## Required action
Set down every entry exactly as it was written.

Saved data entries:
=======
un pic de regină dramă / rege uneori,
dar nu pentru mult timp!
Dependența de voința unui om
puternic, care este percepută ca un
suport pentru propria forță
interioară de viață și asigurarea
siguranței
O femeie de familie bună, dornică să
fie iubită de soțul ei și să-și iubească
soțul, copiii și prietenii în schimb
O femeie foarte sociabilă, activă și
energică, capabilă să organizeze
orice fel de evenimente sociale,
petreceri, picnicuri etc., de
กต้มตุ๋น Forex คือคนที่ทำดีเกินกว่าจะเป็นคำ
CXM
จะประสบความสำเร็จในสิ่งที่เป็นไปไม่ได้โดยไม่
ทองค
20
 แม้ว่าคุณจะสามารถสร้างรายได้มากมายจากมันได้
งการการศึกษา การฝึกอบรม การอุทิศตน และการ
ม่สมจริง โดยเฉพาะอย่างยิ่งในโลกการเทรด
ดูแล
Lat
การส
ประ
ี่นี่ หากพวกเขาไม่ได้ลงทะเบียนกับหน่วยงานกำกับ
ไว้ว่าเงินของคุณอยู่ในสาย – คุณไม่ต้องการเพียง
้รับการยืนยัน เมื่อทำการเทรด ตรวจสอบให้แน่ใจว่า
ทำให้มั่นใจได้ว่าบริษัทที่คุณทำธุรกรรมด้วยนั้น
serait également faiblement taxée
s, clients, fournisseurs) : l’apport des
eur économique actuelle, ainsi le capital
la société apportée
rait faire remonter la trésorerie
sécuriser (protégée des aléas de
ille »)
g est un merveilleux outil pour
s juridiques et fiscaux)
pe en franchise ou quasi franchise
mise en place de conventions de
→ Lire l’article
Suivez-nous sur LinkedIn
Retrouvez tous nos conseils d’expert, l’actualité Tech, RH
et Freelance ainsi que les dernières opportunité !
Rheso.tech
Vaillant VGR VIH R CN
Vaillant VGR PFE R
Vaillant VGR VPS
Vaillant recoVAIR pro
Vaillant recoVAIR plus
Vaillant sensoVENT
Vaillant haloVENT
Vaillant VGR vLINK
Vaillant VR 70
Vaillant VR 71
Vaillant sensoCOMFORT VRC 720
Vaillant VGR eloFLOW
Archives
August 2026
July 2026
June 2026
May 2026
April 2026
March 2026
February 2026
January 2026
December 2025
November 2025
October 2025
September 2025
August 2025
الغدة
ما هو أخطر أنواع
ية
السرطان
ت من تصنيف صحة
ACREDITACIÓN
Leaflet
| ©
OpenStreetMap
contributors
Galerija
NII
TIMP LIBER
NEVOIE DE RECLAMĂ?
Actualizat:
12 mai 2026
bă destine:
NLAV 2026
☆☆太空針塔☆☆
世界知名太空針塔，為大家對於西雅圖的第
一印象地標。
=======
## Answer to this task
un pic de regină dramă / rege uneori,
dar nu pentru mult timp!
Dependența de voința unui om
puternic, care este percepută ca un
suport pentru propria forță
interioară de viață și asigurarea
siguranței
O femeie de familie bună, dornică să
fie iubită de soțul ei și să-și iubească
soțul, copiii și prietenii în schimb
O femeie foarte sociabilă, activă și
energică, capabilă să organizeze
orice fel de evenimente sociale,
petreceri, picnicuri etc., de
กต้มตุ๋น Forex คือคนที่ทำดีเกินกว่าจะเป็นคำ
CXM
จะประสบความสำเร็จในสิ่งที่เป็นไปไม่ได้โดยไม่
ทองค
20
 แม้ว่าคุณจะสามารถสร้างรายได้มากมายจากมันได้
งการการศึกษา การฝึกอบรม การอุทิศตน และการ
ม่สมจริง โดยเฉพาะอย่างยิ่งในโลกการเทรด
ดูแล
Lat
การส
ประ
ี่นี่ หากพวกเขาไม่ได้ลงทะเบียนกับหน่วยงานกำกับ
ไว้ว่าเงินของคุณอยู่ในสาย – คุณไม่ต้องการเพียง
้รับการยืนยัน เมื่อทำการเทรด ตรวจสอบให้แน่ใจว่า
ทำให้มั่นใจได้ว่าบริษัทที่คุณทำธุรกรรมด้วยนั้น
serait également faiblement taxée
s, clients, fournisseurs) : l’apport des
eur économique actuelle, ainsi le capital
la société apportée
rait faire remonter la trésorerie
sécuriser (protégée des aléas de
ille »)
g est un merveilleux outil pour
s juridiques et fiscaux)
pe en franchise ou quasi franchise
mise en place de conventions de
→ Lire l’article
Suivez-nous sur LinkedIn
Retrouvez tous nos conseils d’expert, l’actualité Tech, RH
et Freelance ainsi que les dernières opportunité !
Rheso.tech
Vaillant VGR VIH R CN
Vaillant VGR PFE R
Vaillant VGR VPS
Vaillant recoVAIR pro
Vaillant recoVAIR plus
Vaillant sensoVENT
Vaillant haloVENT
Vaillant VGR vLINK
Vaillant VR 70
Vaillant VR 71
Vaillant sensoCOMFORT VRC 720
Vaillant VGR eloFLOW
Archives
August 2026
July 2026
June 2026
May 2026
April 2026
March 2026
February 2026
January 2026
December 2025
November 2025
October 2025
September 2025
August 2025
الغدة
ما هو أخطر أنواع
ية
السرطان
ت من تصنيف صحة
ACREDITACIÓN
Leaflet
| ©
OpenStreetMap
contributors
Galerija
NII
TIMP LIBER
NEVOIE DE RECLAMĂ?
Actualizat:
12 mai 2026
bă destine:
NLAV 2026
☆☆太空針塔☆☆
世界知名太空針塔，為大家對於西雅圖的第
一印象地標。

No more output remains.